5. A fuel injection valve characterized by comprising: a fuel injection nozzle according to any one of claims 1 to 4; a first drive portion that drives the outer needle; and a second drive portion that drives the inner needle.

6. The fuel injection valve according to claim 5, wherein: the outer needle is made of magnetic metal, has at one end a seat surface that is brought into contact with the nozzle body at the seat portion, and has at the other end a first brim portion; the first drive portion includes a solenoid that drives the outer needle by magnetic attractive force; and the first drive portion is located facing an end surface of the first brim portion on the side opposite to the seat surface side.

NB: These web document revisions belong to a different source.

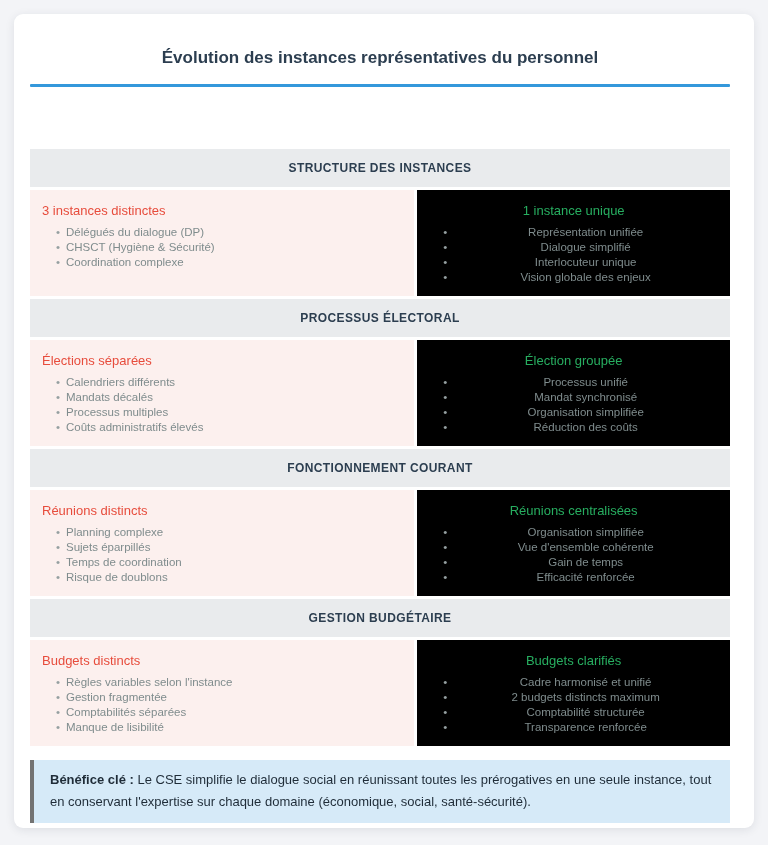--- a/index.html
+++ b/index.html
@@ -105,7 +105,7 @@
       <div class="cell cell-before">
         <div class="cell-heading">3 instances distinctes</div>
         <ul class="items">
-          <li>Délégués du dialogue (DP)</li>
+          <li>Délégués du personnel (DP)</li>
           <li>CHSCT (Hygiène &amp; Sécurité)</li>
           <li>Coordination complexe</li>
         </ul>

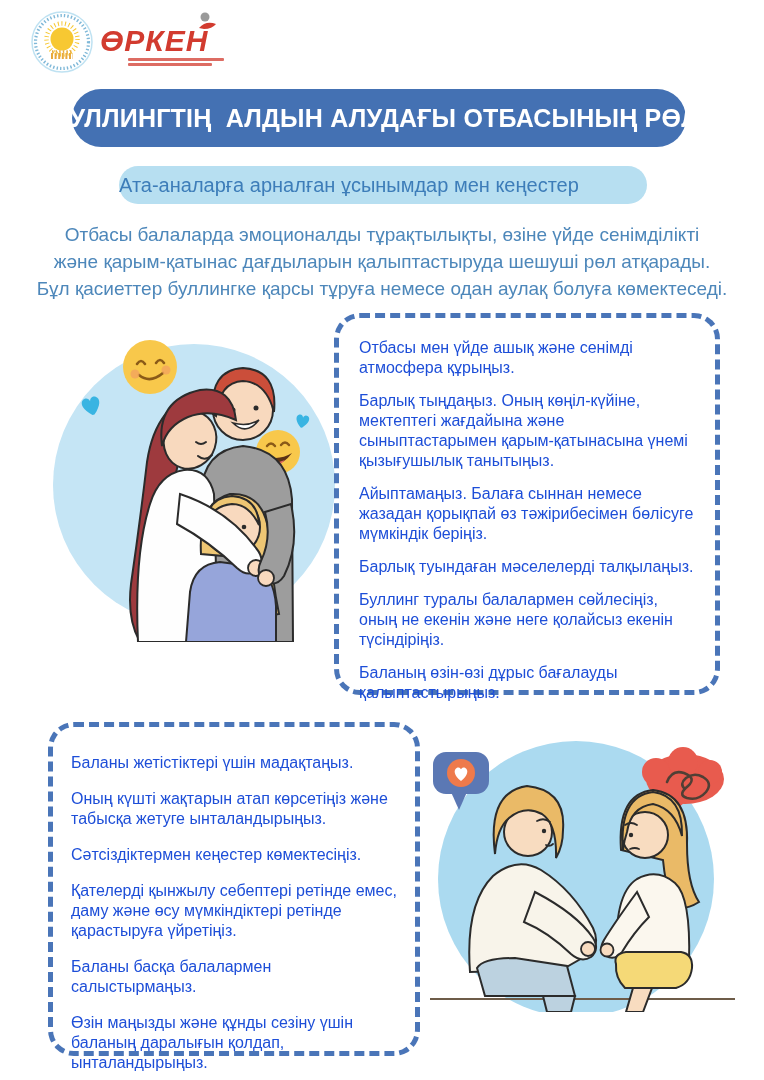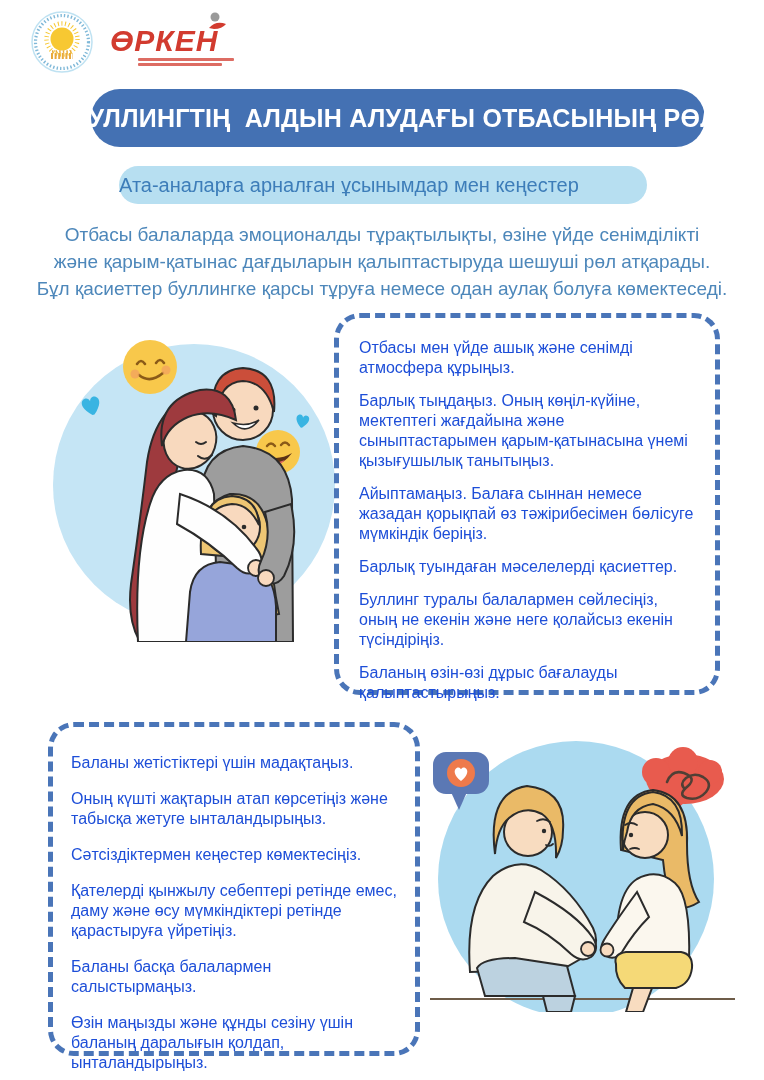--- a/index.html
+++ b/index.html
@@ -9,7 +9,7 @@
   }
   
   .emblem{position:absolute;left:30px;top:9px;width:64px;height:66px;}
-  .orken{position:absolute;left:110px;top:12px;width:150px;height:64px;}
+  .orken{position:absolute;left:100px;top:12px;width:150px;height:64px;}
   .orken-word{
     font-weight:bold;font-size:30px;color:#d23b2f;letter-spacing:1px;
     line-height:30px;margin-top:14px;font-style:italic;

7. The fuel injection valve according to claim 5, wherein a closing-direction pressure chamber that applies, to the outer needle, a pressure that urges the outer needle in a closing direction and an opening-direction pressure chamber that applies, to the outer needle, a pressure that urges the outer needle in an opening direction are provided; and the first drive portion includes a valve element, made of magnetic metal, for reducing the pressure of the closing-direction pressure chamber and a solenoid that attracts the valve element in a valve opening direction when the solenoid is energized.

8. A fuel injection control system characterized by comprising: the fuel injection valve according to any one of claims 5 to 7; and control means that controls operation of the first and second drive portions.

9. The fuel injection control system according to claim 8, wherein the second drive portion is designed to perform control so that an amount of lift of the inner needle is continuously varied.

10. The fuel injection control system according to claim 9, wherein the second drive portion includes a solenoid that drives the inner needle by magnetic attractive force.

11. The fuel injection control system according to claim 9 or 10, wherein the fuel injection control system is installed in an internal combustion engine in which a piston reciprocates, and the control means controls the second drive portion so that the closer to a top dead center the piston is, the larger the amount of lift of the inner needle is.